Gavin King, Air Quality Meteorologist with the Ministry, says cold weather the past two nights and very low winds have kept particulate matter low, and it will likely stay that way until winds pick up.
“Persons with chronic underlying medical conditions should postpone strenuous exercise until the advisory is lifted,” says the news release. “Staying indoors and in air conditioned spaces helps to reduce fine particulate exposure. Exposure is particularly a concern for infants, the elderly and those who have diabetes, and lung or heart disease.”
Temperatures have been rising and the winds have picked up slightly since overnight, which should lower the particulate matter concentration.
From the release:
Tips to reduce your personal health risk.
– Avoid roads with heavy vehicle traffic and areas with wood smoke.
– Continue to control medical conditions such as asthma, chronic respiratory disease and heart failure. If symptoms continue to be bothersome, seek medical attention.
– Maintaining good overall health is a good way to reduce health risks resulting from short-term exposure to air pollution.
– Use common sense regarding outdoor physical activity – if your breathing becomes difficult or uncomfortable, stop or reduce the activity.
Additional tips for those with chronic underlying medical conditions:
– Stay indoors, keep windows and doors closed and reduce indoor sources of pollution such as smoking, vacuuming and use of wood stoves.
– Run an air cleaner.
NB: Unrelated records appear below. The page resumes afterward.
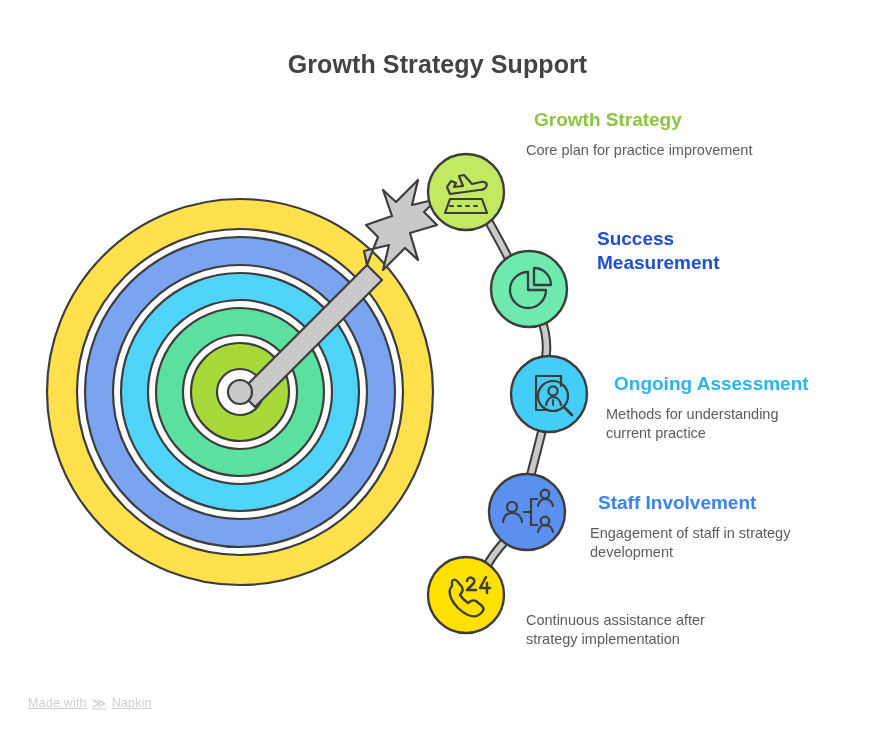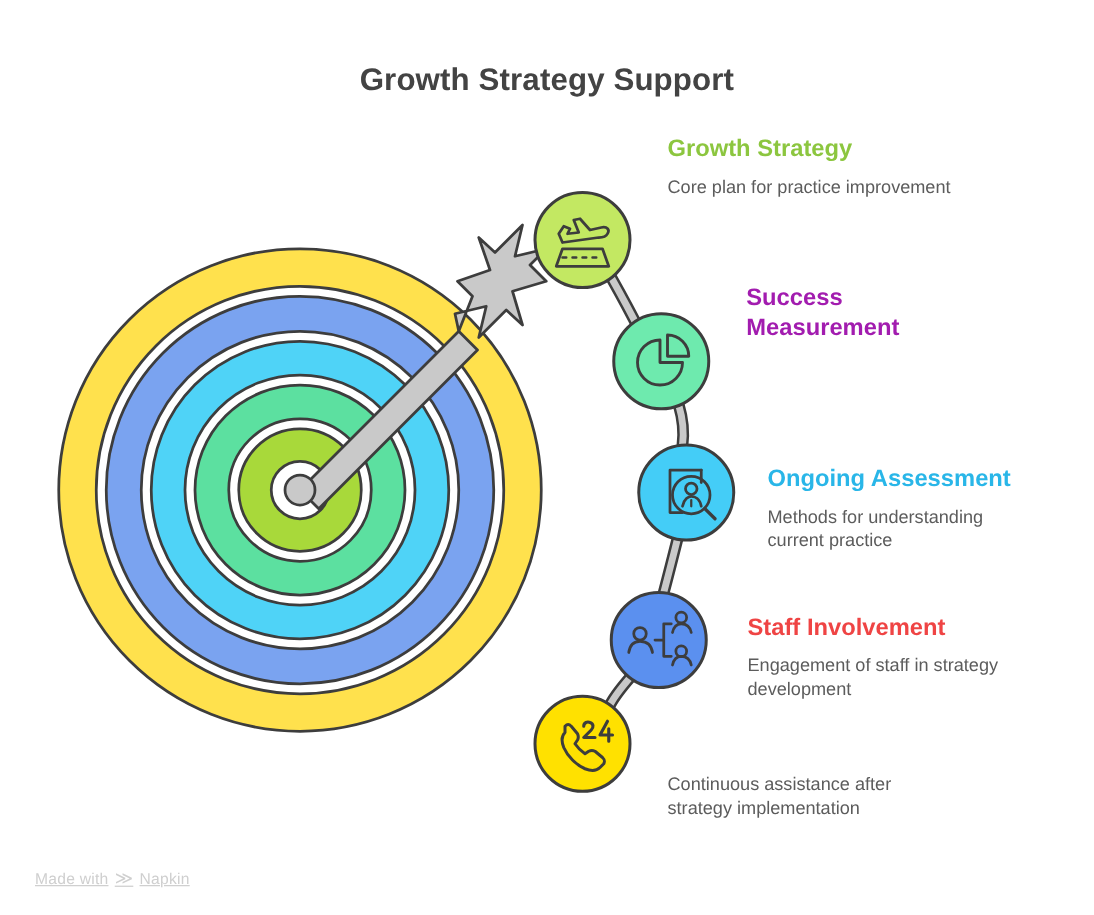--- a/index.html
+++ b/index.html
@@ -49,21 +49,21 @@
   .step-title {
     font-size: 19px;
     font-weight: bold;
     line-height: 24px;
     margin: 0 0 9px 8px;
   }
   .step-desc {
     font-size: 14.5px;
     line-height: 19px;
     color: #5c5c5c;
-    margin: 8px;
+    margin: 0;
     font-weight: normal;
   }
 
   #text-1 { left: 526px; top: 108px; width: 250px; }
   #text-2 { left: 589px; top: 227px; width: 215px; }
   #text-3 { left: 606px; top: 372px; width: 250px; }
   #text-4 { left: 590px; top: 491px; width: 250px; }
   #text-5 { left: 526px; top: 611px; width: 250px; }
 
   #text-2 .step-title { max-width: 140px; }
@@ -222,30 +222,30 @@
       </g>
     </g>
   </svg>
 
   <div id="text-1" class="step-text">
     <div class="step-title" style="color:#8cc63f">Growth Strategy</div>
     <div class="step-desc">Core plan for practice improvement</div>
   </div>
 
   <div id="text-2" class="step-text">
-    <div class="step-title" style="color:#a21caf">Success Measurement</div>
+    <div class="step-title" style="color:#1d4ed8">Success Measurement</div>
   </div>
 
   <div id="text-3" class="step-text">
     <div class="step-title" style="color:#29b6e8">Ongoing Assessment</div>
     <div class="step-desc" style="width:200px">Methods for understanding current practice</div>
   </div>
 
   <div id="text-4" class="step-text">
-    <div class="step-title" style="color:#ef4444">Staff Involvement</div>
+    <div class="step-title" style="color:#3b82f6">Staff Involvement</div>
     <div class="step-desc" style="width:215px">Engagement of staff in strategy development</div>
   </div>
 
   <div id="text-5" class="step-text">
     <div class="step-desc" style="width:200px">Continuous assistance after strategy implementation</div>
   </div>
 
   <div id="watermark">
     <span>Made with</span>
     <span class="napkin-mark">≫</span>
Some room air cleaners, such as HEPA filters, can help reduce indoor particulate levels provided they are the right size for your home and filters are changed regularly.
– Take shelter in air-conditioned buildings which have large indoor volumes and limited entry of outdoor air.
Voluntary Emission Reduction Actions
– Where wood stoves or fireplaces are the sole source of residential heat, burn well-cured wood, and ensure an adequate supply of combustion air.
– Avoid backyard burning and any open debris burning.
– Reduce the use and idling of vehicles.
– Fine particulate (PM2.5) concentrations currently exceed the provincial air quality objective of 25 micrograms per cubic metre, averaged over 24 hours.
– Sources of fine particulates contributing to this air quality episode include wood smoke (wood stoves and/or open burning) as well as emissions from transportation sources such as automobiles and truck traffic.
– Weak dispersion due to stagnant air conditions is likely to keep concentrations above thresholds for as long as current meteorological conditions exist.
– This episode is expected to continue until there is a change in the current weather system.
– For general information about smoke and poor air quality and your health. Contact HealthLink BC available toll free, 24 hours a day, 7 days a week at 8-1-1, or via the web at: http://www.healthlinkbc.ca/kbaltindex.asp.
– For information on the effects of air quality on persons with respiratory or cardiac illnesses please visit Northern Health’s website at http://www.northernhealth.ca/.
– Real-time air quality information from Valemount and other B.C. communities can be found at: www.bcairquality.ca.